Painted bronze, 1979, 12" x 8" x 19".

"I can't live where I want to - I can't go where I want to - I can't do what I want to -I can't even say what I want to. Schools and things that painters have taught me even keep me from painting what I want to. I decided that I was a very stupid fool not to at least paint as I wanted to and say what I wanted to when I painted as that seemed to be the only thing I could do that didn't concern anybody but myself. . . .I found that I could say things with color and shapes that I couldn't say in any other way - things that I had no words for."
-Georgia O'Keeffe

On a whim I painted Circus Performer. Painting bronze felt wrong, a violation of a cardinal rule, and yet the piece felt so right.
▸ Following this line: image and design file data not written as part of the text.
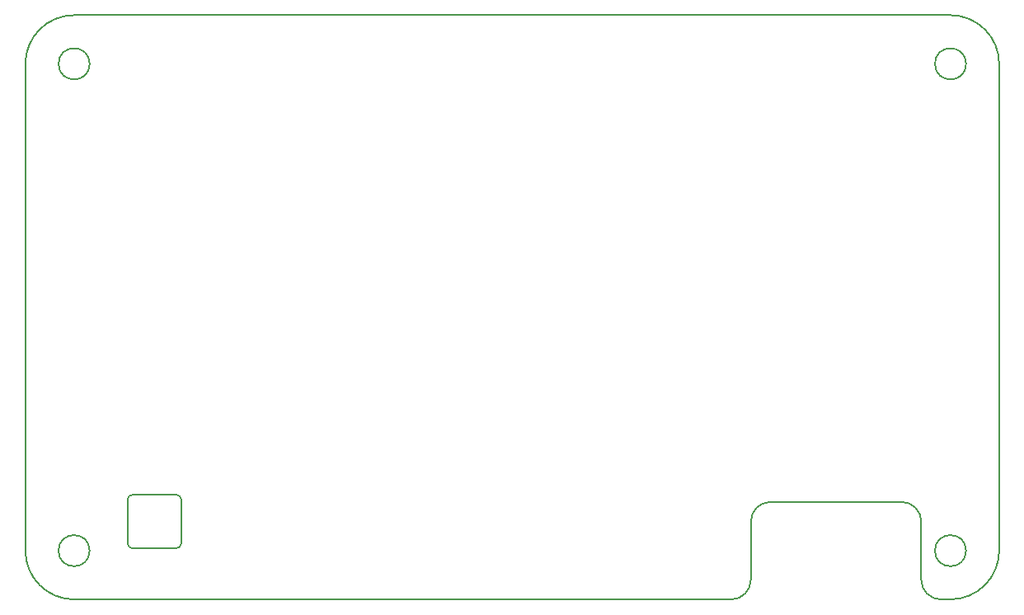
<source format=gbr>
%TF.GenerationSoftware,KiCad,Pcbnew,(6.0.11)*%
%TF.CreationDate,2024-02-29T08:25:03+09:00*%
%TF.ProjectId,Mother_UI,4d6f7468-6572-45f5-9549-2e6b69636164,rev?*%
%TF.SameCoordinates,Original*%
%TF.FileFunction,Profile,NP*%
%FSLAX46Y46*%
G04 Gerber Fmt 4.6, Leading zero omitted, Abs format (unit mm)*
G04 Created by KiCad (PCBNEW (6.0.11)) date 2024-02-29 08:25:03*
%MOMM*%
%LPD*%
G01*
G04 APERTURE LIST*
%TA.AperFunction,Profile*%
%ADD10C,0.200000*%
%TD*%
G04 APERTURE END LIST*
D10*
X181350000Y-124950000D02*
X181350000Y-74950000D01*
X181350000Y-74950000D02*
G75*
G03*
X176350000Y-69950000I-5000000J0D01*
G01*
X86350000Y-129950000D02*
X153849999Y-129949999D01*
X176350000Y-129950000D02*
G75*
G03*
X181350000Y-124950000I0J5000000D01*
G01*
X177950000Y-124950000D02*
G75*
G03*
X177950000Y-124950000I-1600000J0D01*
G01*
X157850001Y-119950001D02*
X171349999Y-119950001D01*
X175350000Y-129950000D02*
X176350000Y-129950000D01*
X92350000Y-119200001D02*
X96850000Y-119200001D01*
X153849999Y-129949999D02*
G75*
G03*
X155849999Y-127949999I1J1999999D01*
G01*
X91850001Y-124199999D02*
G75*
G03*
X92350000Y-124699999I499999J-1D01*
G01*
X173349999Y-121950001D02*
X173350000Y-127950000D01*
X155849999Y-127949999D02*
X155850001Y-121950001D01*
X86350000Y-69950000D02*
G75*
G03*
X81350000Y-74950000I0J-5000000D01*
G01*
X157850001Y-119950001D02*
G75*
G03*
X155850001Y-121950001I-1J-1999999D01*
G01*
X97349999Y-119700000D02*
X97349999Y-124200000D01*
X173350000Y-127950000D02*
G75*
G03*
X175350000Y-129950000I2000000J0D01*
G01*
X92350000Y-124699999D02*
X96850000Y-124699999D01*
X81350000Y-74950000D02*
X81350000Y-124950000D01*
X81350000Y-124950000D02*
G75*
G03*
X86350000Y-129950000I5000000J0D01*
G01*
X96850000Y-124700000D02*
G75*
G03*
X97350000Y-124199999I0J500000D01*
G01*
X87950000Y-74950000D02*
G75*
G03*
X87950000Y-74950000I-1600000J0D01*
G01*
X176350000Y-69950000D02*
X86350000Y-69950000D01*
X87950000Y-124950000D02*
G75*
G03*
X87950000Y-124950000I-1600000J0D01*
G01*
X97349999Y-119700001D02*
G75*
G03*
X96850000Y-119200001I-499999J1D01*
G01*
X91850001Y-124200000D02*
X91850001Y-119700000D01*
X177950000Y-74950000D02*
G75*
G03*
X177950000Y-74950000I-1600000J0D01*
G01*
X173349999Y-121950001D02*
G75*
G03*
X171349999Y-119950001I-1999999J1D01*
G01*
X92350001Y-119200001D02*
G75*
G03*
X91850001Y-119700000I-1J-499999D01*
G01*
M02*

</source>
It was three years before I had the courage to paint sculpture again. Instead, I drew a battered Alexander doll bought from a thrift store. Later, after we moved to the coast, I drew images from my new surroundings, but mostly shells my husband brought home; shells storms ripped from the ocean floor and deposited into his crab pots. I drew long after I lost interest in what I was drawing because I could use color. With each successive drawing, my need, my passion for color grew.

I kept the O'Keeffe quote pinned to the bulletin board above my worktable . . . but it was many years before I could read it without guilt. Deep down I was still trying to make real sculpture - sculpture that did not need to be painted to come alive; and I still believed resorting to wooden arms was a cop-out.